Wie könnte der Leitfaden zum Marketing für elektronische Marktplätze nach seinem letzten Satz weitergehen? Führe ihn von dort aus fort.

Ausgangstext:
------------------------------------
Fachartikel, 25.09.2006
Perspektive Mittelstand
Leitfaden „elektronische Marktplätze“ – Teil 1
Bedeutung des Marketing für elektronische Marktplätze
Mittlerweile sind nahezu alle Branchen durch elektronische Marktplätze abgedeckt mit der Folge eines intensiven Verdrängungswettbewerbs. Mehrteiliger Leitfaden über erfolgskritische Faktoren im Marketing für elektronische Marktplätze.
Der Stellenwert des Marketing als kundenorientierte Führungskonzeption zur Schaffung und Erhaltung langfristiger Geschäftsbeziehungen nimmt für elektronische Marktplätze (EMP) zu. Diese müssen aufgrund der Marktkonsolidierung und des Eintritts marktfremder Konkurrenten selbst Marketing betreiben, um Kunden zu gewinnen und zu binden.

Die Marketingziele von EMP bestehen daher zum einen in der Kundenakquisition, d.h. dem Finden von Teilnehmern, die zur Exploration und zum Testen des Marktplatzes angeregt werden. Zum anderen besteht das Ziel in einer Kundenbindung, um passive Teilnehmer (observer) zu dauerhaft aktiven Teilnehmern (traders) zu machen (Grewal/Comer/Mehta 2001).

Das Ziel der Kundenakquisition steht primär zu Beginn des Lebenszyklus eines Marktplatzes, d.h. nach der Gründung, im Vordergrund, um schnell eine kritische Masse von Teilnehmern zu erreichen. Die ist notwendig, um den Marktplatz durch sog. Netzeffekte attraktiv zu machen. Netzeffekte stellen positive Nutzenexternalitäten dar und sind das eigentlich konstituierende Prinzip von EMP, da deren Nutzen für einen Teilnehmer von der Anzahl anderer Akteure abhängt, die ebenfalls auf dem EMP aktiv sind (Shapiro/Varian 1999).

Der Netznutzen entsteht hauptsächlich aus der Menge und der Art der gehandelten Güter, weshalb das Handelsvolumen zu Beginn das entscheidende Kriterium für die Teilnahme darstellt. Je mehr Nachfrager ein Markplatz hat, desto größer ist der Anreiz für einen Lieferanten, seine Leistungen dort ebenso anzubieten. Außerdem wird der Marktplatz für Anbieter komplementärer Komponenten interessant. Je größer und differenzierter wiederum das Angebot ist, desto höher ist der Netznutzen und desto attraktiver wird der EMP für jeden potentiellen Nachfrager (Wirtz/Olderog/Mathieu 2003).
------------------------------------
Auszüge der Datensätze:
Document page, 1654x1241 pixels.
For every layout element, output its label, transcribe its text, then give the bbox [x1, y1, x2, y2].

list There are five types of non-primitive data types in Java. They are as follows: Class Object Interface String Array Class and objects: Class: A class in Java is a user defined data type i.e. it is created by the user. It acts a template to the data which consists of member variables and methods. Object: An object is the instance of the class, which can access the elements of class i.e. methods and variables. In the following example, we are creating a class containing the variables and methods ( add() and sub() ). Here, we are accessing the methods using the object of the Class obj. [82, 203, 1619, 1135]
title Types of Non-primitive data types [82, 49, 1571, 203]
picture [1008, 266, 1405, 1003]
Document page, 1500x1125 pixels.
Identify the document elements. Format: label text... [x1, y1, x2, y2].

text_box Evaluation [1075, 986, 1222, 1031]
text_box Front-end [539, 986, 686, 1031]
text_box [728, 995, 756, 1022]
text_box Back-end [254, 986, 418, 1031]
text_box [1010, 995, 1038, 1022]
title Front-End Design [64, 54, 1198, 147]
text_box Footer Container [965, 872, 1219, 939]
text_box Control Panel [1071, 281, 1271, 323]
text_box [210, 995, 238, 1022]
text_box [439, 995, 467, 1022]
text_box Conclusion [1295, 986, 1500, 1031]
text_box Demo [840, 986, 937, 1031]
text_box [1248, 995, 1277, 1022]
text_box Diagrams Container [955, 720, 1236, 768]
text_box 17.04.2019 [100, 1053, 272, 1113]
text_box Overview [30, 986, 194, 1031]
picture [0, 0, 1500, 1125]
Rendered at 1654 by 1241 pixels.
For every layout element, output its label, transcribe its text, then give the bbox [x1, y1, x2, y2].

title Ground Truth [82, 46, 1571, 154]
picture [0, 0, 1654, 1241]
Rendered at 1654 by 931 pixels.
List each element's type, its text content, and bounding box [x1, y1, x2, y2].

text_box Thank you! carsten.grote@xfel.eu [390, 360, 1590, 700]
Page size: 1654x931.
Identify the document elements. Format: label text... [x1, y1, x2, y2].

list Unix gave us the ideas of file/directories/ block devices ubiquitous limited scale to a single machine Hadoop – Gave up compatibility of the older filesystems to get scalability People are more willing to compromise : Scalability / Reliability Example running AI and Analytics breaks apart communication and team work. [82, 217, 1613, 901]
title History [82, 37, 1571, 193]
------------------------------------
Musterlösung:
Eine schnelle Kundenakquisition ist in der Anfangsphase deshalb der wichtigste Erfolgsfaktor eines EMP. Bei etablierten Marktplätzen, deren installierte Basis an Teilnehmern die kritische Masse überschritten hat, wird die Kundenbindung zum zentralen Marketingziel. Es geht nun darum, über der kritischen Masse zu bleiben und eine Abwanderung der Kunden zu verhindern.

Umfassende Studien führender Analystenhäuser (eMarketer 2003; NFO Infratest 2003) und wissenschaftlicher Institute (vgl. Day/ Fein/Ruppersberger 2003; Migalk et al. 2004) zum Stand der EMP bestätigen, dass sich der Markt für EMP, zumindest in Europa und Amerika, in der Reifephase befindet und der überwiegende Teil das Problem des Erreichens der kritischen Masse gelöst hat. Da außerdem alle Branchen nahezu lückenlos durch EMP abgedeckt sind, herrscht ein Verdrängungswettbewerb mit der Folge hoher Wettbewerbsintensität.

Viele der untersuchten Marktplätze haben die Notwendigkeit eines Relationship Marketing erkannt, worauf die Budgetzahlen hinweisen. So hat bei einigen Betreibern die Budgetposition „Support und Beratung“, die überwiegend der Beziehungspflege dient, den größten Anteil am Gesamtbudget erreicht, wobei dieser auch weiter steigen wird.

Für die hohe Bedeutung des Kundenbindungsziels sprechen auch ökonomische Überlegungen. Reichheld/ Sasser (1990) haben empirisch nachgewiesen, dass gerade für Unternehmen mit hohem Fixkostenanteil und variablen Kosten von nahe Null, wie es für EMP typisch ist, eine Erhöhung der Kundenbindungsquote um nur 5% die Gewinne um bis zu 85% steigern kann.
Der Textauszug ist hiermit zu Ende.